Document extract>
'''

In the final analysis, perhaps the most persuasive answer to the arguments directed against marshaling the evidence and permitting the jurors to take notes was the jurors' deliberative process as reflected in the numerous requests for specifically identified exhibits.[26]

VIII. REFERENCES TO ANTHONY SCOTTO

The defendants have objected to references to Anthony Scotto during the trial, particularly in various tape recordings. In advance of the trial, over a number of sessions, the Court and counsel engaged in the process of redacting from tapes and transcripts references on a variety of matters. (See, e. g., December 13, 1979, page 11). With respect to Mr. Scotto, a high ranking official of the ILA who was convicted on various Taft-Hartley, RICO, conspiracy, income tax evasion and fraud counts on November 19, 1979, United States v. Scotto, 79 Cr. 32 (CES) (S.D.N.Y.1979), the Court indicated that it would order the redaction of references which were extraneous or in the nature of gossip. (December 13, 1979, page 23). However, the Court also stated that it would not automatically order the redaction of any references to Scotto which were relevant to the issue of the power and influence of the defendants on the waterfront, to the structure of the ILA, or were essential to the meaning and context of a tape recording. (Id., 21-24).

The Court observes that counsel were diligent and meticulous in their pursuit of selecting a fair and impartial jury. This juror selection process extended over an eight day period. We note that upon request of counsel, the Court in its voir dire made the following inquiry of potential jurors:

"Is there anything which you have heard or read about Anthony Scotto or his case which would make it difficult for you to be a fair and impartial juror in this case in which Mr. Scotto is not a defendant, but in which his name may come up?" (See, e. g., T. 521).

'''

What to do>
A) Please copy the passage on references to Anthony Scotto from "The Court observes" up to and including "g., T. 521).".
B) In the passage above on references to Anthony Scotto, why did the Court decline to automatically redact every reference to Scotto? Answer in one to three sentences.

Data under study>
'''

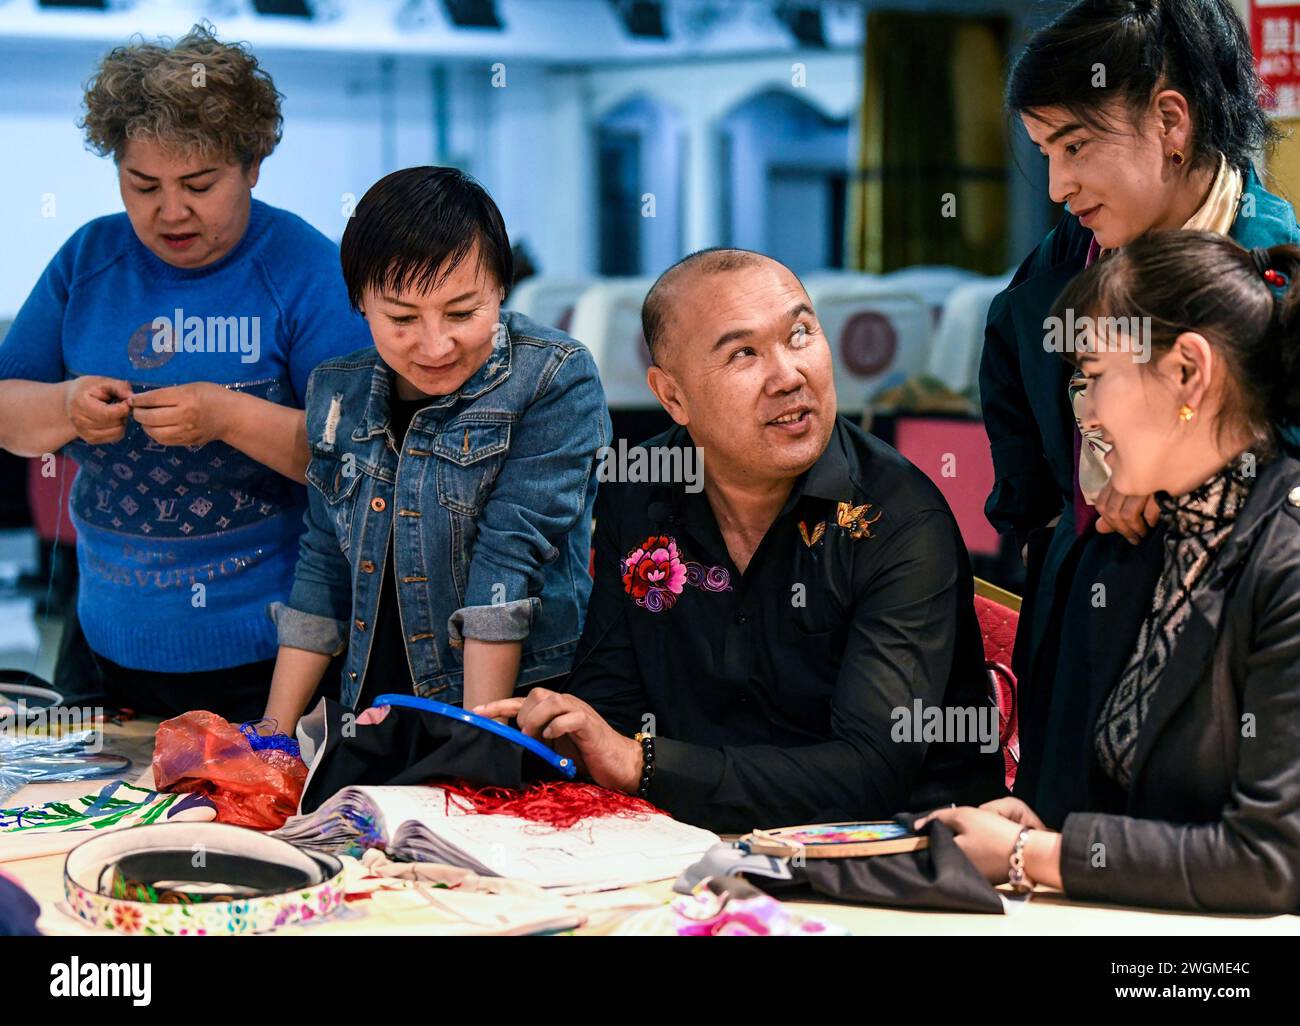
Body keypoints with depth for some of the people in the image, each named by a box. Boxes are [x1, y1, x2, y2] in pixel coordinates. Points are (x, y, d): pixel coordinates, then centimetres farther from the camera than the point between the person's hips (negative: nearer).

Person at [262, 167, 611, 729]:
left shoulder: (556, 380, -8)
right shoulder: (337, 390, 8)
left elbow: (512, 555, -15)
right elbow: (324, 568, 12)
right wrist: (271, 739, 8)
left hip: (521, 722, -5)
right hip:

'''

Results of the exercise>
A)
The Court observes that counsel were diligent and meticulous in their pursuit of selecting a fair and impartial jury. This juror selection process extended over an eight day period. We note that upon request of counsel, the Court in its voir dire made the following inquiry of potential jurors:

"Is there anything which you have heard or read about Anthony Scotto or his case which would make it difficult for you to be a fair and impartial juror in this case in which Mr. Scotto is not a defendant, but in which his name may come up?" (See, e. g., T. 521).

B) The Court would not automatically redact references that were relevant to the defendants' power and influence on the waterfront or to the structure of the ILA. It also kept references that were essential to the meaning and context of a tape recording. Only references that were extraneous or in the nature of gossip would be ordered redacted.